“I thought you were working on that rent boy case in Maida Vale,” Webberly said.

“We tied it up last night. This morning, rather. Brought the killer in at half past two.”

“Good God, laddie, take a breather sometime,” MacPherson said.

Lynley smiled and rose. “Have any of you seen Havers?”

Detective Sergeant Barbara Havers sat at one of the green computers in the Information Room on the ground floor of New Scotland Yard. She stared at the screen.
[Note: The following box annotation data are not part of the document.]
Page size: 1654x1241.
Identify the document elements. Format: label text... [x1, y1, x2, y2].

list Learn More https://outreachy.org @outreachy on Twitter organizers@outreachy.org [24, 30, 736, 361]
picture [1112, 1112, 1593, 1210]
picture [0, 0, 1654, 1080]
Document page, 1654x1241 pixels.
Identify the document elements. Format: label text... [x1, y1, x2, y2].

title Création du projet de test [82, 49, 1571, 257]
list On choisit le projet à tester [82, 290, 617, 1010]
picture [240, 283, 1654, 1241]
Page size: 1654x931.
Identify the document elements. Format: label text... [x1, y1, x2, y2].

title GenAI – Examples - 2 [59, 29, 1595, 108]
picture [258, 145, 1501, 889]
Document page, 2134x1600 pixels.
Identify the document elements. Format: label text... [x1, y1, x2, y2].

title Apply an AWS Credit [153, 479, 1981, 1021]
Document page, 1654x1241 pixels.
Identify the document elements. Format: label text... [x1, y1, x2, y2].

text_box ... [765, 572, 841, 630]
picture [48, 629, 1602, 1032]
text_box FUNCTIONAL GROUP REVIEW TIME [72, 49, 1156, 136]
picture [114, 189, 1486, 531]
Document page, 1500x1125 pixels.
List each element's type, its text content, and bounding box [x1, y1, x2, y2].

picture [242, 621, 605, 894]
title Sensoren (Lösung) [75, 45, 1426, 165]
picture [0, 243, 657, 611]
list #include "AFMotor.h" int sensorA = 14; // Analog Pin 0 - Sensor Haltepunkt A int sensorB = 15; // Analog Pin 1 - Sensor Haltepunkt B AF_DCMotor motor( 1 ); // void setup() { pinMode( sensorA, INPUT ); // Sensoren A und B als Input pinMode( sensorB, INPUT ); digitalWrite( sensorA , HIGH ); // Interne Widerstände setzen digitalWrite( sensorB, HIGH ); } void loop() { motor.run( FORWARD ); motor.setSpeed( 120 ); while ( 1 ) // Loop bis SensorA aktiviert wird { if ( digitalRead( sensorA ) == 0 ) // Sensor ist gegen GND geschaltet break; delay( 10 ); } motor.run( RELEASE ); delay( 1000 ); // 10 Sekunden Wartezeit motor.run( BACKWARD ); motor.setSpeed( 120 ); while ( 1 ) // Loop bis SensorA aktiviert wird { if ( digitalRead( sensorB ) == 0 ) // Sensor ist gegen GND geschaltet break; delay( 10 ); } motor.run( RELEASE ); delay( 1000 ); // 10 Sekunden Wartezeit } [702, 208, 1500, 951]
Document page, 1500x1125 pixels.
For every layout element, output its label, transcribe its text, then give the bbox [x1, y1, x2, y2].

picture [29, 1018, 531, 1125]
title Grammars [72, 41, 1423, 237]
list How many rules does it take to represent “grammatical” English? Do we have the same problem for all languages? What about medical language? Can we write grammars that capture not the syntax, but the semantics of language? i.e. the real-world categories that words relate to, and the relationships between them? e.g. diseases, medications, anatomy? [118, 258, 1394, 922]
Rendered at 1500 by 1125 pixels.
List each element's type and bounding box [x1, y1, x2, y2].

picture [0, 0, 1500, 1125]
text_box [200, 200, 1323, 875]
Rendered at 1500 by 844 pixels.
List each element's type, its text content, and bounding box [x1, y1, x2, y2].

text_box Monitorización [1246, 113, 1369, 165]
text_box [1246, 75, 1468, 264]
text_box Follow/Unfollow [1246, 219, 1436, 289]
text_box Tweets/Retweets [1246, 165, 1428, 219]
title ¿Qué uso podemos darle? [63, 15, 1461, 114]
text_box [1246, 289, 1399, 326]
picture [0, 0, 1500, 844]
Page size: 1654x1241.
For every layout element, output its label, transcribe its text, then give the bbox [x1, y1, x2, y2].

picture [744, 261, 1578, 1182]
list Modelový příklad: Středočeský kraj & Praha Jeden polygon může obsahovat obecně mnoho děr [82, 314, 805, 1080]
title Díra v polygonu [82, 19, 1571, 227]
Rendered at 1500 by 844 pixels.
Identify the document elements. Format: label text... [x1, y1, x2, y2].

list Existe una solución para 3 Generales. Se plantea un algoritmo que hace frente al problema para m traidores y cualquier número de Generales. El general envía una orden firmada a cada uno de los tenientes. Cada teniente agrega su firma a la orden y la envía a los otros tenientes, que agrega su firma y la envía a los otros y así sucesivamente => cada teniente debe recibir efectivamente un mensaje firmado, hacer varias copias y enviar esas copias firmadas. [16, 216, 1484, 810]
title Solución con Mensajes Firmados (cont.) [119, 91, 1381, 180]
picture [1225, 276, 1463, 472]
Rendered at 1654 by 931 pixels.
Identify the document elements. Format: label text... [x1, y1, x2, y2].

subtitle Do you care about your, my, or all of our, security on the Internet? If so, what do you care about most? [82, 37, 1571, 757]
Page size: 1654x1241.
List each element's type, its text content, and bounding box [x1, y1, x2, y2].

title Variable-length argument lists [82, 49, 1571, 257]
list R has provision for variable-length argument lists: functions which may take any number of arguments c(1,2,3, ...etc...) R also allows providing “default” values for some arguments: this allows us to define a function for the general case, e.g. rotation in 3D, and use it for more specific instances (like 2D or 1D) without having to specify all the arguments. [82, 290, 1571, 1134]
She was supposed to be scanning the PNC for information on missing persons-at least five years missing, if the forensic anthropologist was to be believed-in an attempt to narrow down the possibilities on a set of bones found beneath the basement foundation of a building being torn down on the Isle of Dogs. It was a favour for a mate at the Manchester Road police station, but her mind wasn’t up to assimilating the facts on the screen, let alone comparing them to a list of dimensions of radius, ulna, femur, tibia, and fibula. Roughly, she rubbed her index finger and thumb through both eyebrows and glanced at the telephone on a nearby desk.

She ought to phone home. She needed to get her mother on the line or at least to speak with Mrs. Gustafson and see if everything was under control in Acton. But punching in those seven numbers and waiting with mounting anxiety for the phone to be answered and then facing the possible knowledge that things weren’t working out any better than they had been for the last week…She couldn’t do it.

Barbara told herself that there was no point to phoning Acton anyway. Mrs. Gustafson was nearly deaf. Her mother existed in her own cloudy world of long-term dementia. The chance of Mrs. Gustafson hearing the phone was as remote as her mother’s ability to understand that the shrill double ringing coming from the kitchen meant that someone somewhere wanted to speak through that peculiar black instrument that hung from the wall. Hearing the noise, she was as likely to open the oven or go to the front door as she was to pick up the telephone receiver. And even if she managed that much, it was doubtful she’d recognise Barbara’s voice or even remember who she was without endless, frustrating, hair-pulling prodding.